Task statement:
Reproduce every line of text from the data below without changing anything, and leave the pictures out of your answer.

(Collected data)
== Segment start ==
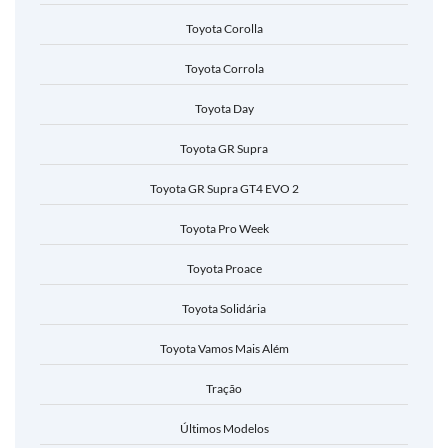
Toyota Corolla
Toyota Corrola
Toyota Day
Toyota GR Supra
Toyota GR Supra GT4 EVO 2
Toyota Pro Week
Toyota Proace
Toyota Solidária
Toyota Vamos Mais Além
Tração
Últimos Modelos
== Segment end ==
Answer space:
Toyota Corolla
Toyota Corrola
Toyota Day
Toyota GR Supra
Toyota GR Supra GT4 EVO 2
Toyota Pro Week
Toyota Proace
Toyota Solidária
Toyota Vamos Mais Além
Tração
Últimos Modelos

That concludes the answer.